A group, International Society for Civil Liberties and the Rule of Law(Intersociety), has urged the National Universities’ Commission (NUC) to lift the blanket suspension of all part-time programmes in universities.
In a statement on Sunday in Onitsha, the group said that lifting the suspension would give many Nigerians access to tertiary education.
The statement was signed by Emeka Umeagbalasi and Justus Ijeoma, the Chairman, Board of Trustees and Head of Publicity Desk of the group, respectively.
“To this end, we call on the NUC to, as a matter of urgency, lift the suspension of all part-time programmes in the Nigerian universities.
“The NUC should identify for necessary punitive measures defaulting universities especially, those running academic programmes from kiosks and shanties.”
The statement also urged the commission to re-visit the suspension of the operational licences of seven private universities in the interest of the thousands of students within these universities.
“The 124 universities and 173 colleges of education, polytechnics and monotechnics in Nigeria as presently constituted, are grossly-inadequate for roughly 160 million Nigerian citizens.

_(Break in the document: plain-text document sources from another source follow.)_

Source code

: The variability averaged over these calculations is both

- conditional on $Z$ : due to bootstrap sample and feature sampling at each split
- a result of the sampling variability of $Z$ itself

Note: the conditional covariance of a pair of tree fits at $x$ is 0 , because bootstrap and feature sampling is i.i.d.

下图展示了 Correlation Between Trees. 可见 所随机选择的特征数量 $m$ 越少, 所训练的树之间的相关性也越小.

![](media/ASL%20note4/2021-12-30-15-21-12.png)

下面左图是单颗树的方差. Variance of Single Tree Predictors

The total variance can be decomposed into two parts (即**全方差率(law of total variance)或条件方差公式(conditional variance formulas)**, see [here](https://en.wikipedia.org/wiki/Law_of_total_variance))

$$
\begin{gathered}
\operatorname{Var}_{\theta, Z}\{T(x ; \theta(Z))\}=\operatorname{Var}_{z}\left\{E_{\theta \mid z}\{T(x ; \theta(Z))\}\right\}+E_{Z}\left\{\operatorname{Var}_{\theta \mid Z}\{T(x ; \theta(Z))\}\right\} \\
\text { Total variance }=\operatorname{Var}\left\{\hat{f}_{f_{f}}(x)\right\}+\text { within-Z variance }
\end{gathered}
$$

” Especially when over 70 per cent of higher education applicants desire university education.
“There is an urgent need for the establishment of more universities, vocational institutions and liberalisation of distant learning, part-time and sandwich programmes’ policies in the Nigerian universities.
“The right to education, including right to university and vocational education, is non-negotiable.
“And should be designed in such a way that a vocational education graduate wishing to access university education and a university graduate wishing to access vocational education are not hindered.
“Also, petty traders, mechanics, okada riders, vulcanizers and public/private clerical office attendants, members of the public and private security agencies wishing to acquire university or tertiary education must be provided with maximum opportunities.
“This is the spirit and letters of Sections 1, 7, 8 and 9 of the Nigeria’s National Policy on Education 1998,’’ it said.
The statement also faulted the commission’s directive to the Senate of the National Open University of Nigeria (NOUN) to revert to the use of paper and pen in all exams instead of doing it electronically.
It noted that the computerised and automated system had been used in open universities in Hong Kong, India, China and even in the UK that currently has the highest number of 193,835 students.
It called for the compilation of the compendium of the Nigerian universities’ student population and the Benchmark Minimum Academic Standards (BMAS) to be put on the NUC’s website for public access.